#### Data
++++
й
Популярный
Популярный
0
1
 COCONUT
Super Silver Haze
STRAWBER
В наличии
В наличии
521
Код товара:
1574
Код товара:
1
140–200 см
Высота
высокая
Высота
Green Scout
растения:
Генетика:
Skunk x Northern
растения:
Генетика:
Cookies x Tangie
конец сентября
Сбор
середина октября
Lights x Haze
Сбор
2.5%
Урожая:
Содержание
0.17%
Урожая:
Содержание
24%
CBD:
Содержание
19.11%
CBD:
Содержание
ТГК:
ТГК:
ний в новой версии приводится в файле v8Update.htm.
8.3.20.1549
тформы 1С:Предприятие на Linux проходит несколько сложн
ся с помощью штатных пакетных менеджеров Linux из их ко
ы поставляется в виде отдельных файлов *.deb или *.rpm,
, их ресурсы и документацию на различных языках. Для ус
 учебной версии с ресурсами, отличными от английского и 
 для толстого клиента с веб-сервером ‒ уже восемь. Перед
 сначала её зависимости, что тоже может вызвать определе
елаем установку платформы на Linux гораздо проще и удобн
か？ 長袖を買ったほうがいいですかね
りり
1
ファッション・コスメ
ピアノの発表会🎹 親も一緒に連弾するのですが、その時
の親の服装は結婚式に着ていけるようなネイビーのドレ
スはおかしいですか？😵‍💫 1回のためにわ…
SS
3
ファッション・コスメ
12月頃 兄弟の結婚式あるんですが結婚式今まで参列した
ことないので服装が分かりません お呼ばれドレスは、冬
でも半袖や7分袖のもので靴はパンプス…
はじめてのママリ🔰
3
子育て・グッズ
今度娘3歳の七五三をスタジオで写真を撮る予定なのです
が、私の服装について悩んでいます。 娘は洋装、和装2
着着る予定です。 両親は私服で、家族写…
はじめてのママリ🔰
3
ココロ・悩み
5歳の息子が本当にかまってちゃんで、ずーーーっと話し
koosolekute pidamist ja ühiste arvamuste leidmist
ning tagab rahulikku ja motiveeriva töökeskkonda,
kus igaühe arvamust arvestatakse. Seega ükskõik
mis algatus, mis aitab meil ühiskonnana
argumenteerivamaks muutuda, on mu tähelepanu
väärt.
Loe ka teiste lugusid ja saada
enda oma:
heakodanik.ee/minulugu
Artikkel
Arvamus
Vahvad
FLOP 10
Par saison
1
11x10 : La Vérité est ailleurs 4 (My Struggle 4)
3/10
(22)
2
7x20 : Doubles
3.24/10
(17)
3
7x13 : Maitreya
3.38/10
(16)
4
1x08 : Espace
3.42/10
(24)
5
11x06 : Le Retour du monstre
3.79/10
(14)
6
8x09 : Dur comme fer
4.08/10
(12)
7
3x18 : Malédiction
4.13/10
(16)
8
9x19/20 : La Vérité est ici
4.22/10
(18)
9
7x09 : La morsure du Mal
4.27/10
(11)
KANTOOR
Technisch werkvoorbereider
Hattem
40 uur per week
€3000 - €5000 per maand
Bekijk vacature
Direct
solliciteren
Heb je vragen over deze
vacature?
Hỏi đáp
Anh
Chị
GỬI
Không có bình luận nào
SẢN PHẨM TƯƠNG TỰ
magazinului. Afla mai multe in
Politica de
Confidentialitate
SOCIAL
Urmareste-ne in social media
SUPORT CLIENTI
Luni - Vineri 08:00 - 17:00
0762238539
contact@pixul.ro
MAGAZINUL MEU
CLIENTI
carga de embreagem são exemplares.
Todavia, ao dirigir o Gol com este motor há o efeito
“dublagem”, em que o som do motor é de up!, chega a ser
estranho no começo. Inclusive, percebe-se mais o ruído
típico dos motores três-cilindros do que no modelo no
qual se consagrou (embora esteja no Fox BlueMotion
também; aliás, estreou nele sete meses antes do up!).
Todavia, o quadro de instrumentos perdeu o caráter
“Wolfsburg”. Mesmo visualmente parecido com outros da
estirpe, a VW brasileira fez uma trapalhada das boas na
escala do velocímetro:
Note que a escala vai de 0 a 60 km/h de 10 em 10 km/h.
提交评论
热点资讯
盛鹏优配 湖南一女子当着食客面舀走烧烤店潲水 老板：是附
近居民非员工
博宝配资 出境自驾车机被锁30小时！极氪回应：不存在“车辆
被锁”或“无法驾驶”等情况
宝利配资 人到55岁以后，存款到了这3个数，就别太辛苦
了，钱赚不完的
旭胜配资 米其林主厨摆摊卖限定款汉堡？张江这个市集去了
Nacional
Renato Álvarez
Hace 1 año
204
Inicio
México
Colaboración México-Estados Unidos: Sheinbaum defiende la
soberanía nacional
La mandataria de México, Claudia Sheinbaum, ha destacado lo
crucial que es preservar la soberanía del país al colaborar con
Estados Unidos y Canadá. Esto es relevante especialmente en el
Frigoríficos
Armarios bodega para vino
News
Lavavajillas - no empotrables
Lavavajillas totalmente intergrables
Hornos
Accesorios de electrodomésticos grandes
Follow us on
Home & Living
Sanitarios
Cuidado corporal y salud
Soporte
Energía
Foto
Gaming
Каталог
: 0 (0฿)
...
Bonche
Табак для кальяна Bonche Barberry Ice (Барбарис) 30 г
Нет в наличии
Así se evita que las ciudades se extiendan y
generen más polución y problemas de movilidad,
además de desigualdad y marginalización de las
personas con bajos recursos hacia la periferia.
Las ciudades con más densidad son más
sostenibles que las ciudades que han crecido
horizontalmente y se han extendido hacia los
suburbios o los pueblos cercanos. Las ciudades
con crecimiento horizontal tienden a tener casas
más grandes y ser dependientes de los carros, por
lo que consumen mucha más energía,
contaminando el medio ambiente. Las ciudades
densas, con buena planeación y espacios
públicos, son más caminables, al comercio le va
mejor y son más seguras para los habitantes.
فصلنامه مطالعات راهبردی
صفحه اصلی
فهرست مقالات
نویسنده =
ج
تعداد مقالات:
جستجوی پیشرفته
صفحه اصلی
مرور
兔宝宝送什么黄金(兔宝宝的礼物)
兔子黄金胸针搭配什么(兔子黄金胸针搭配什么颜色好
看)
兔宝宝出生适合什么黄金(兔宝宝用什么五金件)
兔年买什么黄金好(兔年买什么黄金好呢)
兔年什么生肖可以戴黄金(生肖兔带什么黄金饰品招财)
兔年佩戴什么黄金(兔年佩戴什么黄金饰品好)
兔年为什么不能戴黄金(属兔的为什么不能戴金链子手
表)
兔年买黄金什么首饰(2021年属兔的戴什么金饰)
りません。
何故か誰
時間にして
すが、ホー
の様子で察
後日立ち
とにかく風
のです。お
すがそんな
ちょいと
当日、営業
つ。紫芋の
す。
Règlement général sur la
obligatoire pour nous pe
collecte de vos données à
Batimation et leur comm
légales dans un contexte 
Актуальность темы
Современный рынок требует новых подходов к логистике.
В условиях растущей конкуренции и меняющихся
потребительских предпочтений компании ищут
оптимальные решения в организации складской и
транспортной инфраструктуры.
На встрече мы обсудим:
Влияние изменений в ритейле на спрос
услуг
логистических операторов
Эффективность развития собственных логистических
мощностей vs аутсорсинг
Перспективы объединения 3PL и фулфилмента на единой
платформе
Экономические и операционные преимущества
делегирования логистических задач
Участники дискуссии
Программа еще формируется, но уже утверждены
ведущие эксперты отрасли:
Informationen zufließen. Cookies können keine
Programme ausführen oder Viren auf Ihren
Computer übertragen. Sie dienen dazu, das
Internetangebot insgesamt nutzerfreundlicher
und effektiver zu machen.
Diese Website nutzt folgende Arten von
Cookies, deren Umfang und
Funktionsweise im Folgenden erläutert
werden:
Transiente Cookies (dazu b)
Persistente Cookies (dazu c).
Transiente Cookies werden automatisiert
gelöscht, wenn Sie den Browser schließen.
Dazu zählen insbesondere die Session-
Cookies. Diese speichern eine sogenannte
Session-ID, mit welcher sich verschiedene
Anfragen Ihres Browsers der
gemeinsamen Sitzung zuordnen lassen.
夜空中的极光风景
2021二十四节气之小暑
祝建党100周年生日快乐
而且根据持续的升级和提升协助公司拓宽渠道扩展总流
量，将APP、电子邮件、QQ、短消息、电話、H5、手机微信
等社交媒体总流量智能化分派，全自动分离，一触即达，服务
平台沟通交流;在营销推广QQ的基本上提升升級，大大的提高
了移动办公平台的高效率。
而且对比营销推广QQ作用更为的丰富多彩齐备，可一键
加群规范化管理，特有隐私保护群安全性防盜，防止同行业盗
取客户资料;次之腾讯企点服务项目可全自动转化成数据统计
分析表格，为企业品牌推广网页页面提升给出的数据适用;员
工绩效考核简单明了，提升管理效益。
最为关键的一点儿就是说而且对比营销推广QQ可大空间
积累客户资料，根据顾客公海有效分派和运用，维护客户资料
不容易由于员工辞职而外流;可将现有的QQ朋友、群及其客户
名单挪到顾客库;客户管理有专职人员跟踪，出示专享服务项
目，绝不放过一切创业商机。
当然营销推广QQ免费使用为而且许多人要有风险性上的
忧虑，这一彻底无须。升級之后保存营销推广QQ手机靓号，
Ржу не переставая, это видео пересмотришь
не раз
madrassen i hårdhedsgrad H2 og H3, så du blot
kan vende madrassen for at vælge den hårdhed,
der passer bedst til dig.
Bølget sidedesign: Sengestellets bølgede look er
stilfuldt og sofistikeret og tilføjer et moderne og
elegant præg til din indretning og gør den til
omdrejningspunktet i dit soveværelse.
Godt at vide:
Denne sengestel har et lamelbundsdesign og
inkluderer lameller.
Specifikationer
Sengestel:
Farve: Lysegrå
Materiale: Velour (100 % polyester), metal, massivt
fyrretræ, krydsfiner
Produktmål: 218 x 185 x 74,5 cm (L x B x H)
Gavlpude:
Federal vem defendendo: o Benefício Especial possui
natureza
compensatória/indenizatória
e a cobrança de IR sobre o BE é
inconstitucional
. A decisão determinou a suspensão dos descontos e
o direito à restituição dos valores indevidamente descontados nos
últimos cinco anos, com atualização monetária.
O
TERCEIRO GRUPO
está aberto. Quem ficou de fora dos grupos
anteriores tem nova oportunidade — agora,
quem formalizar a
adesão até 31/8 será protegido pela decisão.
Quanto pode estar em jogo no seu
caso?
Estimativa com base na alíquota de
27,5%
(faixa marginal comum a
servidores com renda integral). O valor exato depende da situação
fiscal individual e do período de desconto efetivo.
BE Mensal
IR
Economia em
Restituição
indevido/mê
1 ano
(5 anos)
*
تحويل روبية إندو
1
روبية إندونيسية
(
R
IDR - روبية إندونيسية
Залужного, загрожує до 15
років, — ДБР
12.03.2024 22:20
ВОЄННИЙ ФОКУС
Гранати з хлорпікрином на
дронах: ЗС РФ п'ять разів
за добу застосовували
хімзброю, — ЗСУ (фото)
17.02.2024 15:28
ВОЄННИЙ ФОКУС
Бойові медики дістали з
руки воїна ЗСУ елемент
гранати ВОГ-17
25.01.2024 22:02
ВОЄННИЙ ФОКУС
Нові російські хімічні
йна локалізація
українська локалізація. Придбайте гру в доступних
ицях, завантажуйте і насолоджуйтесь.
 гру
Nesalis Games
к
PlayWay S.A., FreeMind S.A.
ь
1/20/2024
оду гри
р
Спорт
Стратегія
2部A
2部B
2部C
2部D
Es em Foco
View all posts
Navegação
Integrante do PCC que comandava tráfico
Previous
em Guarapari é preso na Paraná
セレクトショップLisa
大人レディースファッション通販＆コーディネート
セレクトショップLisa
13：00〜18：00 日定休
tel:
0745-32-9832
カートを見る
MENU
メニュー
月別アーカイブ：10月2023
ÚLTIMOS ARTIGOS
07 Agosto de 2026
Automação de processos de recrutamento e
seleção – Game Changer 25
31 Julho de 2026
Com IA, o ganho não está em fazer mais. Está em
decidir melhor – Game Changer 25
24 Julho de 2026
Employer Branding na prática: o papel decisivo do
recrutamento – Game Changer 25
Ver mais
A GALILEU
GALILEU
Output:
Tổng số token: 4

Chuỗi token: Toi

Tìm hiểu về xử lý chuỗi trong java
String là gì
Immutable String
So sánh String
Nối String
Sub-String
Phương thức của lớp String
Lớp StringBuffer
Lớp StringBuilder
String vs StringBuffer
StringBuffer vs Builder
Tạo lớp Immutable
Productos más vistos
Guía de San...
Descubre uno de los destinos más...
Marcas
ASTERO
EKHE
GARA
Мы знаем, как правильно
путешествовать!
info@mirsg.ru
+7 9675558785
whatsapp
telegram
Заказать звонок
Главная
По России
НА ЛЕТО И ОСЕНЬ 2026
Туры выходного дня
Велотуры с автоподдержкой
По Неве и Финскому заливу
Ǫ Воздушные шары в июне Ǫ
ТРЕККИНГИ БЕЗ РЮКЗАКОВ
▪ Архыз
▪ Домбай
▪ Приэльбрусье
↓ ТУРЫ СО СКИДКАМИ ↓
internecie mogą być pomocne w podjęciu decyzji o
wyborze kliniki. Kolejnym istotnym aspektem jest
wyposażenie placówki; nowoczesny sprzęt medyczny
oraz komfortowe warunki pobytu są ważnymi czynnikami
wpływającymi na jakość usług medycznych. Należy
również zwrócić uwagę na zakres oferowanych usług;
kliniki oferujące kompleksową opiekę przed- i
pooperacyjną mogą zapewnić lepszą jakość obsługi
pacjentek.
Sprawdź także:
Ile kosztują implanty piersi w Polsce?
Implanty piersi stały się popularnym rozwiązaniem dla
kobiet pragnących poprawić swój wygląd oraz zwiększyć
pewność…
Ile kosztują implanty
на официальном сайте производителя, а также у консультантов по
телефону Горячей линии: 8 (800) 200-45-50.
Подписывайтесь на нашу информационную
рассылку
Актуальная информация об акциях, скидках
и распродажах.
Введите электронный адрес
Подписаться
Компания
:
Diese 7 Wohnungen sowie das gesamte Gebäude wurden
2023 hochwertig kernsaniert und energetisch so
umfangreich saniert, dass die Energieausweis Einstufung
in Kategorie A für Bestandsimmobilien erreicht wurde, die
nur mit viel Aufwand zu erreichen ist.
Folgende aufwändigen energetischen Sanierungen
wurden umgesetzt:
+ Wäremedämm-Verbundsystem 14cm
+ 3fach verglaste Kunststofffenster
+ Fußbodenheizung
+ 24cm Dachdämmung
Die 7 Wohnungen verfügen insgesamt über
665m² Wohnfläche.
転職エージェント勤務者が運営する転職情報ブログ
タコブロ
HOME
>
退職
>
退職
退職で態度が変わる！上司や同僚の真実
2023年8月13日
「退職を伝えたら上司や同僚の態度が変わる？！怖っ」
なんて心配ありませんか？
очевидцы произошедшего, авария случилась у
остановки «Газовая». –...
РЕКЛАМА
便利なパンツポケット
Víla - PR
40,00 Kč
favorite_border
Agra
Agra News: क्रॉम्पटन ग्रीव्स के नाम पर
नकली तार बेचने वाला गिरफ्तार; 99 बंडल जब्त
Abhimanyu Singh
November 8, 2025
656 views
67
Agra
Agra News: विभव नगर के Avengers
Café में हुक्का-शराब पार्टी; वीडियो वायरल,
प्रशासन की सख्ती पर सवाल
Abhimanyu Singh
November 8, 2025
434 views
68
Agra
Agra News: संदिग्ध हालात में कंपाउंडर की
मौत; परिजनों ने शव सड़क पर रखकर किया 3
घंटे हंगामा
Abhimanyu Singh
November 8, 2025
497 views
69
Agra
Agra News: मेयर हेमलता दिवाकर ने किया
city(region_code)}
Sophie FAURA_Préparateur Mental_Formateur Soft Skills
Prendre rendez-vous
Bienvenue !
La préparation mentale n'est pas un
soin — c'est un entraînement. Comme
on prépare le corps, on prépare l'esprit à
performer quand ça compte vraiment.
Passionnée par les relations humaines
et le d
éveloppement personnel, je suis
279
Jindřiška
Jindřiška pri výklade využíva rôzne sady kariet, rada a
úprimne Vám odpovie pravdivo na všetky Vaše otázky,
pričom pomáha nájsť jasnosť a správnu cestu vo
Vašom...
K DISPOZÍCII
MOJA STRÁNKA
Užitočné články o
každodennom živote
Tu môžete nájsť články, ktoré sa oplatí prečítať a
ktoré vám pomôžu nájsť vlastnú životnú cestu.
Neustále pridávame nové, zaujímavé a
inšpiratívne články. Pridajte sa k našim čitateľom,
++++
#### Required action
Take the entries above and return only the lines from the one with "Табак для кальяна" to the one with "В условиях растущей конкуренции и меняющихся", both included, unchanged.

#### Task answer
Табак для кальяна Bonche Barberry Ice (Барбарис) 30 г
Нет в наличии
Así se evita que las ciudades se extiendan y
generen más polución y problemas de movilidad,
además de desigualdad y marginalización de las
personas con bajos recursos hacia la periferia.
Las ciudades con más densidad son más
sostenibles que las ciudades que han crecido
horizontalmente y se han extendido hacia los
suburbios o los pueblos cercanos. Las ciudades
con crecimiento horizontal tienden a tener casas
más grandes y ser dependientes de los carros, por
lo que consumen mucha más energía,
contaminando el medio ambiente. Las ciudades
densas, con buena planeación y espacios
públicos, son más caminables, al comercio le va
mejor y son más seguras para los habitantes.
فصلنامه مطالعات راهبردی
صفحه اصلی
فهرست مقالات
نویسنده =
ج
تعداد مقالات:
جستجوی پیشرفته
صفحه اصلی
مرور
兔宝宝送什么黄金(兔宝宝的礼物)
兔子黄金胸针搭配什么(兔子黄金胸针搭配什么颜色好
看)
兔宝宝出生适合什么黄金(兔宝宝用什么五金件)
兔年买什么黄金好(兔年买什么黄金好呢)
兔年什么生肖可以戴黄金(生肖兔带什么黄金饰品招财)
兔年佩戴什么黄金(兔年佩戴什么黄金饰品好)
兔年为什么不能戴黄金(属兔的为什么不能戴金链子手
表)
兔年买黄金什么首饰(2021年属兔的戴什么金饰)
りません。
何故か誰
時間にして
すが、ホー
の様子で察
後日立ち
とにかく風
のです。お
すがそんな
ちょいと
当日、営業
つ。紫芋の
す。
Règlement général sur la
obligatoire pour nous pe
collecte de vos données à
Batimation et leur comm
légales dans un contexte 
Актуальность темы
Современный рынок требует новых подходов к логистике.
В условиях растущей конкуренции и меняющихся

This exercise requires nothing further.